Kitchen hacks: 5 useful cleaning tips and tricks from grandma
As we all know, Grandma’s cleaning tricks are still the best today. So we’ve found the very best kitchen hacks from her time, to share with you.
1. Burned food in the pot?
It happens to the best of us, you just have to leave your food a little bit too long on too high a heat and get food burned firmly in the bottom of the pot. Here’s one of the first great kitchen hacks, next time, make sure to rinse out your pot with cold water before cooking and don’t dry it, as this can prevent food from sticking and burning. But if it’s already too late, the first thing you need to do is remove the burnt food. You can salvage the rest, just make sure that you don’t mix it with the burned food. To do this, just remove all the unburnt food and continue cooking this in another pot. Then put the pot with the burned food stuck in it back onto the hot stove, add some washing powder, baking powder, onion slices or lemon juice, bring to the boil and let it work its magic.
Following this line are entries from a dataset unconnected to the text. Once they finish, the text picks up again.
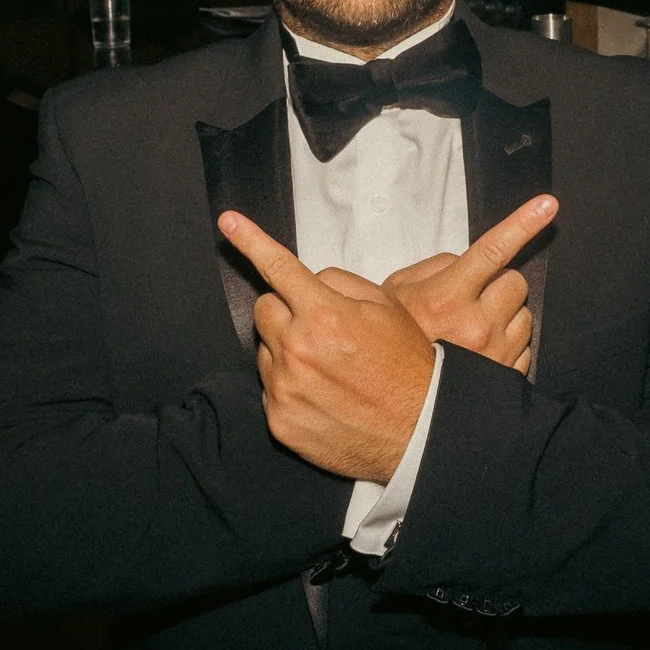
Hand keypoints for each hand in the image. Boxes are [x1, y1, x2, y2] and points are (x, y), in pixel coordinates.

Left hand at [218, 210, 435, 483]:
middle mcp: (298, 351)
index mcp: (324, 315)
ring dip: (287, 350)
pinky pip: (269, 388)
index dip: (250, 240)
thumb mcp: (385, 307)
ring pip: (264, 350)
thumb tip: (306, 280)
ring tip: (327, 368)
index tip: (228, 222)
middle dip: (285, 310)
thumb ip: (339, 283)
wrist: (420, 428)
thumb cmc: (405, 365)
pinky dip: (289, 387)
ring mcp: (285, 389)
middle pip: (264, 309)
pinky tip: (322, 395)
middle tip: (318, 327)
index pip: (278, 268)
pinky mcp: (280, 421)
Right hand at [381, 194, 555, 373]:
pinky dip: (508, 346)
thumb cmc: (395, 341)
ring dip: (505, 316)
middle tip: (473, 300)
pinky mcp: (508, 376)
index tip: (548, 205)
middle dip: (499, 285)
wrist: (397, 399)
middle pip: (516, 282)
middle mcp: (477, 325)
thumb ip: (435, 268)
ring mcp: (496, 354)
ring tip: (474, 330)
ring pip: (525, 315)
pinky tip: (482, 353)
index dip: (522, 224)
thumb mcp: (397, 294)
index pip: (493, 251)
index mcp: (447, 297)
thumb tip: (467, 261)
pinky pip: (525, 348)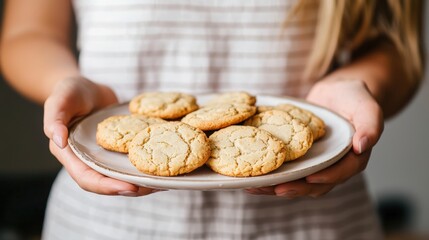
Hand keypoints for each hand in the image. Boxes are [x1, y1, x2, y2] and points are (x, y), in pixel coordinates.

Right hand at [44, 77, 157, 195]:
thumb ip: (55, 118)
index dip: (107, 186)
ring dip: (138, 183)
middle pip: (106, 183)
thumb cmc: (70, 91)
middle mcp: (86, 160)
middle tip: (151, 188)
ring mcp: (102, 157)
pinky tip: (160, 167)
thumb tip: (59, 140)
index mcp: (69, 154)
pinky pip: (127, 163)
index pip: (86, 178)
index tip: (129, 188)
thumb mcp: (60, 99)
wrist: (87, 87)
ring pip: (118, 176)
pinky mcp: (116, 151)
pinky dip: (142, 167)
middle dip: (127, 188)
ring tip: (160, 183)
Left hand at [245, 78, 383, 197]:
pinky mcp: (299, 159)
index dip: (325, 178)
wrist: (338, 93)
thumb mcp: (368, 108)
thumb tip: (362, 146)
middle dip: (294, 188)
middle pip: (314, 185)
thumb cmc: (355, 99)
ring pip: (296, 181)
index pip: (340, 173)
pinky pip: (285, 170)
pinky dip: (269, 174)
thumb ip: (370, 126)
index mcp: (352, 160)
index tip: (309, 179)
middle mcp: (332, 167)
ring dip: (276, 186)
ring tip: (254, 187)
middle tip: (274, 189)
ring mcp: (314, 164)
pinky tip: (250, 176)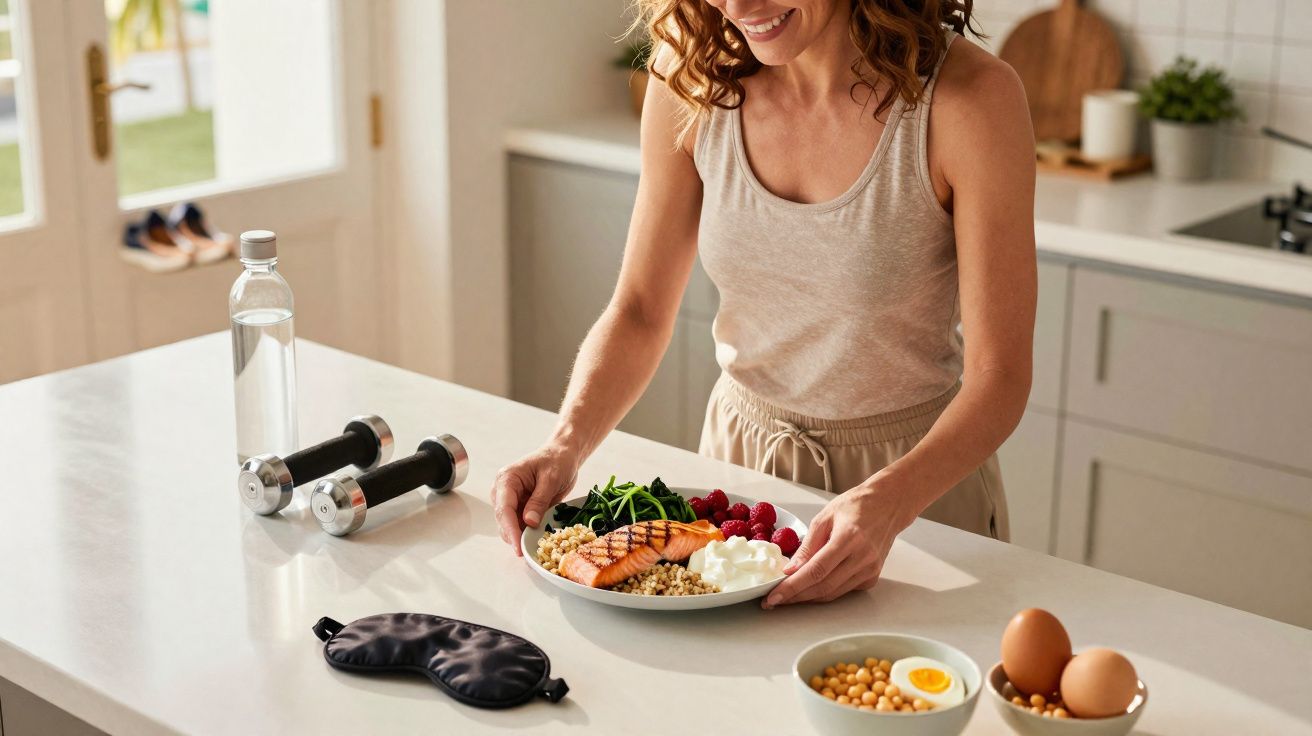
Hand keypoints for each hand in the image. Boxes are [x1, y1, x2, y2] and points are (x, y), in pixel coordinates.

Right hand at [491, 443, 580, 554]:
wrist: (563, 455)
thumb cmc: (557, 460)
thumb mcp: (551, 479)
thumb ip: (539, 501)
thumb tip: (528, 523)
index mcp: (507, 480)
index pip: (504, 509)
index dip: (510, 530)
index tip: (518, 546)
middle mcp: (503, 492)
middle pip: (503, 521)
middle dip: (515, 537)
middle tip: (529, 552)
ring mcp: (511, 501)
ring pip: (510, 526)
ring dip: (521, 536)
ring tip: (537, 547)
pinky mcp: (520, 509)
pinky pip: (521, 525)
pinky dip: (528, 533)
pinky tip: (539, 540)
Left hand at [762, 483, 915, 607]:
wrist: (888, 505)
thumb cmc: (855, 505)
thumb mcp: (824, 517)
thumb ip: (807, 545)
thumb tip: (790, 569)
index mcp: (849, 538)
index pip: (816, 570)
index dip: (793, 586)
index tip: (773, 596)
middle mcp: (862, 557)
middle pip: (823, 586)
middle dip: (795, 596)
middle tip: (773, 599)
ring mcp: (870, 570)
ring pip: (833, 593)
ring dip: (808, 597)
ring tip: (787, 596)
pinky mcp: (872, 577)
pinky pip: (843, 590)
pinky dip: (824, 591)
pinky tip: (811, 587)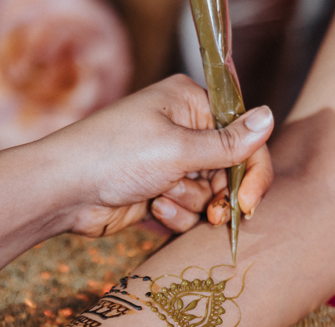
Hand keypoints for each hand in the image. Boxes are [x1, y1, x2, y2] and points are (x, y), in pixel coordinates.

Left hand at [52, 74, 274, 235]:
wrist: (65, 191)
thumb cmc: (114, 155)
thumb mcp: (178, 148)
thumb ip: (228, 143)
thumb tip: (269, 117)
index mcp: (191, 103)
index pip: (243, 134)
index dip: (252, 171)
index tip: (247, 202)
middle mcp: (184, 130)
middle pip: (230, 170)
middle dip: (218, 193)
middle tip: (213, 211)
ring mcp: (171, 162)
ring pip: (210, 195)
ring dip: (191, 204)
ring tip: (161, 198)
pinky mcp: (160, 192)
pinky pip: (189, 211)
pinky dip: (176, 215)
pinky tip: (153, 209)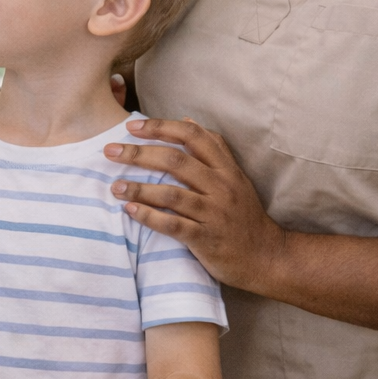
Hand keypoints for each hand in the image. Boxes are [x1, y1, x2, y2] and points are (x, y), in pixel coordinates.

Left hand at [105, 117, 286, 289]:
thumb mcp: (235, 177)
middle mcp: (221, 187)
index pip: (192, 137)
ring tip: (114, 187)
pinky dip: (150, 217)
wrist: (267, 257)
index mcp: (226, 169)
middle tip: (110, 151)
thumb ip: (213, 149)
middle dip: (138, 154)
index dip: (160, 127)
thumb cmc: (244, 215)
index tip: (131, 126)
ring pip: (171, 194)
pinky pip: (173, 225)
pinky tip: (130, 211)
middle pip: (175, 161)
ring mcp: (214, 213)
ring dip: (138, 188)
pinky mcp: (206, 239)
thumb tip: (188, 121)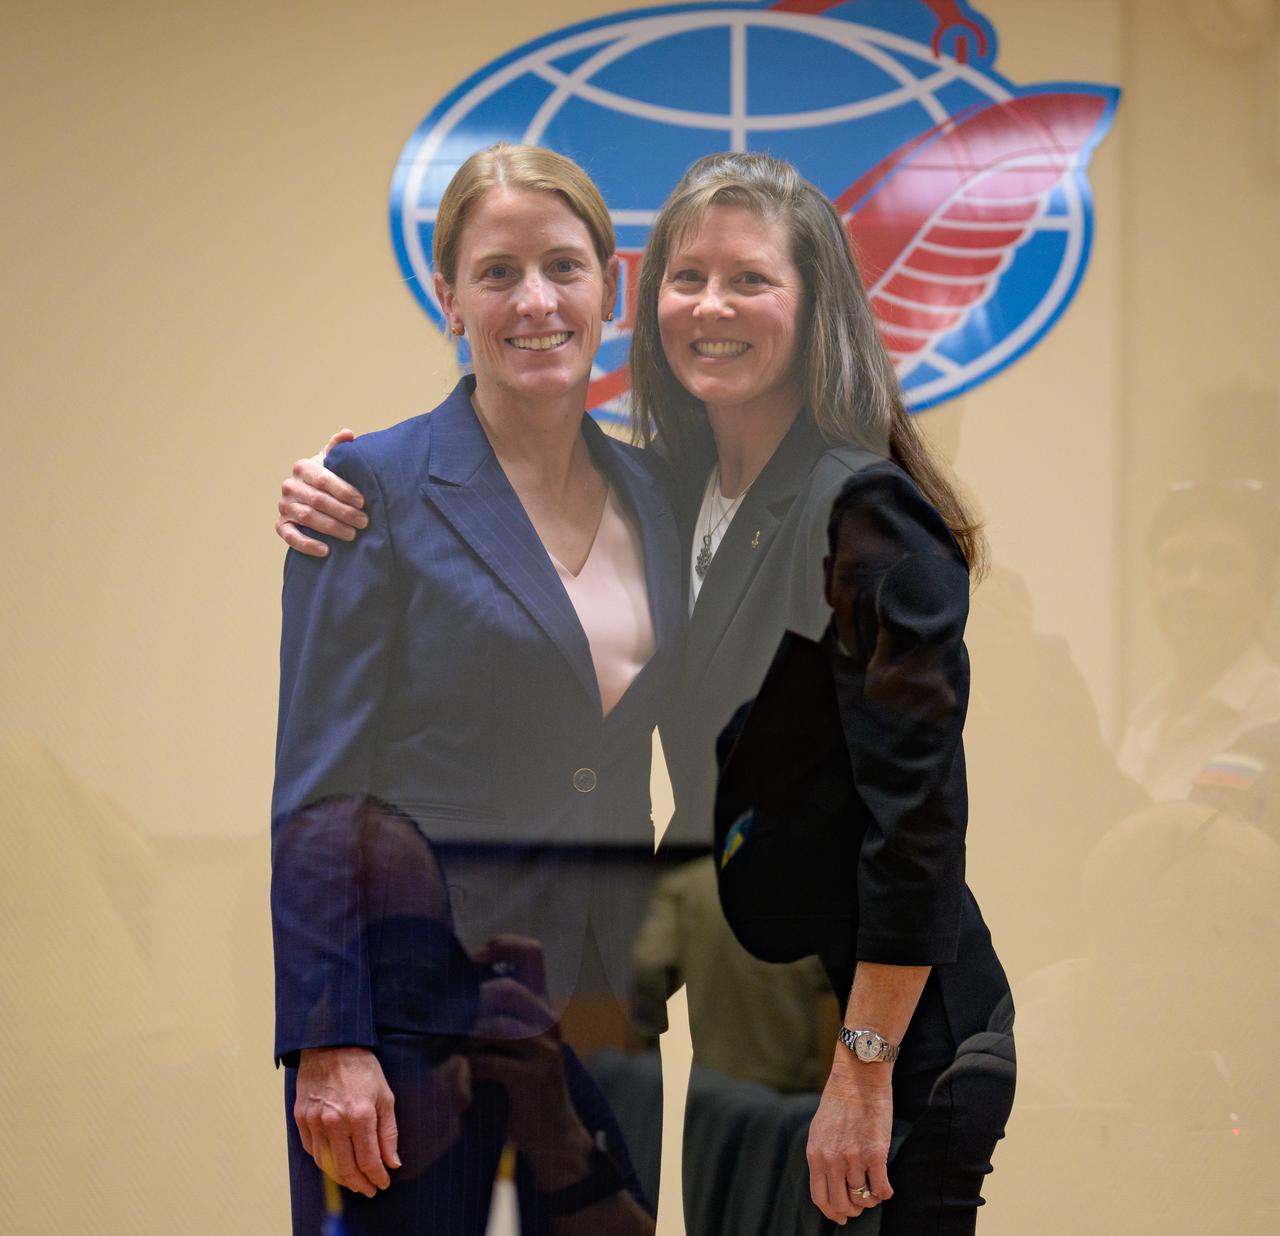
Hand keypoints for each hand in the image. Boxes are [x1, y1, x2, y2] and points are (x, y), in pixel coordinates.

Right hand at [276, 429, 368, 555]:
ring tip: (353, 535)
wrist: (311, 499)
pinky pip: (291, 537)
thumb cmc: (327, 479)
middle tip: (364, 522)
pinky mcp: (281, 525)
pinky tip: (326, 550)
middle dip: (343, 512)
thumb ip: (339, 449)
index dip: (343, 490)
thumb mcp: (333, 462)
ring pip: (307, 518)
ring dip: (332, 528)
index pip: (323, 478)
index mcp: (303, 467)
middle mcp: (289, 486)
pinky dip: (307, 544)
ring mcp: (284, 506)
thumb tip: (348, 433)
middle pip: (318, 500)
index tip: (363, 501)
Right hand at [294, 1045, 399, 1197]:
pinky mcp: (301, 1118)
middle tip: (369, 1190)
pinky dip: (324, 1162)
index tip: (383, 1183)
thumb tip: (392, 1162)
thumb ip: (388, 1131)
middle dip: (360, 1184)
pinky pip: (311, 1150)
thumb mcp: (385, 1095)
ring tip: (353, 1181)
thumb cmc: (362, 1068)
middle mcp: (335, 1122)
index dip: (377, 1177)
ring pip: (326, 1164)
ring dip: (340, 1178)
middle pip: (346, 1168)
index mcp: (360, 1115)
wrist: (331, 1044)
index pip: (369, 1160)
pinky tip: (334, 1163)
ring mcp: (315, 1121)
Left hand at [466, 937, 588, 1188]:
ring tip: (440, 1041)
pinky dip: (464, 1064)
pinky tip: (454, 1069)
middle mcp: (548, 1022)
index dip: (503, 944)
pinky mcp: (531, 1078)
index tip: (474, 956)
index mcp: (543, 1007)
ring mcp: (543, 1050)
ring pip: (492, 1026)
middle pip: (506, 989)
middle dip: (470, 1001)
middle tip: (443, 1014)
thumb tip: (454, 990)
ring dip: (461, 1035)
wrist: (554, 1135)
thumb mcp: (520, 1043)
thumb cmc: (525, 1086)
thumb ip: (500, 1016)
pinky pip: (487, 1061)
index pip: (533, 953)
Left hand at [806, 1066, 894, 1223]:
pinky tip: (886, 1187)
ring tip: (874, 1189)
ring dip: (870, 1199)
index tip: (841, 1217)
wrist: (858, 1077)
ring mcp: (853, 1159)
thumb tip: (828, 1181)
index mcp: (815, 1155)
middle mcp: (832, 1161)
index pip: (821, 1198)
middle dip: (853, 1209)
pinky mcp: (875, 1154)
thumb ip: (822, 1156)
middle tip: (860, 1203)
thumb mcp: (819, 1130)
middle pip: (842, 1204)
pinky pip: (881, 1189)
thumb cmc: (840, 1101)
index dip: (832, 1212)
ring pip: (863, 1199)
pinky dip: (885, 1193)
After a few minutes, the burnt food will start to come away from the bottom of the pot and you can throw it away before cleaning the pot with a sponge.
2. Removing stains
Back in the day, when our grandmas were younger, many stains were treated with gasoline! For example, grease stains were ironed whilst covered with a piece of blotting paper and gasoline to absorb the grease. Today, we have ready-made solutions for this. But for anyone who wants to try out this tried and tested kitchen hack, you can pick up gasoline at any well-stocked pharmacy. Alternatively, cornflour and dandruff shampoo can help against unwanted stains on your favorite clothes. Our grandmas have tips for red wine stains too, to remove these they would use salt or lemon juice. For stronger fabrics, sprinkle a little salt on the stain before dipping it in boiling water. If the stain is on a more sensitive fabric, though, it’s better to put a little lemon juice on the stain and wash it gently with warm soapy water.
3. Cooking properly with a gas stove
Food cooks much faster on a gas stove than on an electric one. The advantages, however, can only be properly realised if you really know how to handle it. Even if you don’t have a gas stove at home, you may know the blue flames from time spent in your holiday home or camping. Here, our grandmas also have some kitchen hacks for making sure you don’t burn your food. As a general rule, the flame should never be bigger than the bottom of the pot. To start cooking, set the flame on high and once the food is cooked or warm enough, just adjust it so the flames are smaller. When baking, put smaller cakes on the highest shelf, and larger cakes on the lowest one and use the middle for roasting. That way, everything will come out perfect!
4. Getting rid of cooking odours
In the ‘50s, food was known for being heartier, which means our grandmas’ kitchens often smelled of cooked food. Housewives at the time had a lot of kitchen hacks up their sleeves to banish these odours from the kitchen. The simplest one is to allow in a brief but thorough gust of wind, just open all of the windows for five minutes and then the odours will gradually disappear by themselves. But if the odours lingered longer, our grandmas would most likely have put a pot on the stove and boiled some vinegar. Vinegar can also combat the smell of cigarettes when it is dissolved in water as it can take the smell of nicotine out of the air. Another great kitchen hack is to put orange peel on to a warm stove or onto a plate full of coffee powder to combat the cooking odours with pleasant smells.
5. When life gives you lemons…
Use them to clean your home and remove stains! Our grandmas’ miracle cure for everything is the trusty lemon and they have a lot of kitchen hacks where that’s concerned. To get the most out of them, first warm the yellow citrus fruits up and press them down a bit, then, when it comes to squeezing you will get even more lemon juice! Sliced lemons last longer if you put the cut side into vinegar. Lemons bring all sorts of benefits to your home – the skin can be used to refine pastry, the juice can transform simple water into delicious lemonade or even remove stains, and the acid can be used to treat limescale deposits on the tap or in the kettle. Our grandmas even used lemon in their cosmetics, as an effective home remedy for lightening or smoothing the skin. It’s easy to see why people say ‘when life gives you lemons, make lemonade’ – you can do so many things with this sour fruit.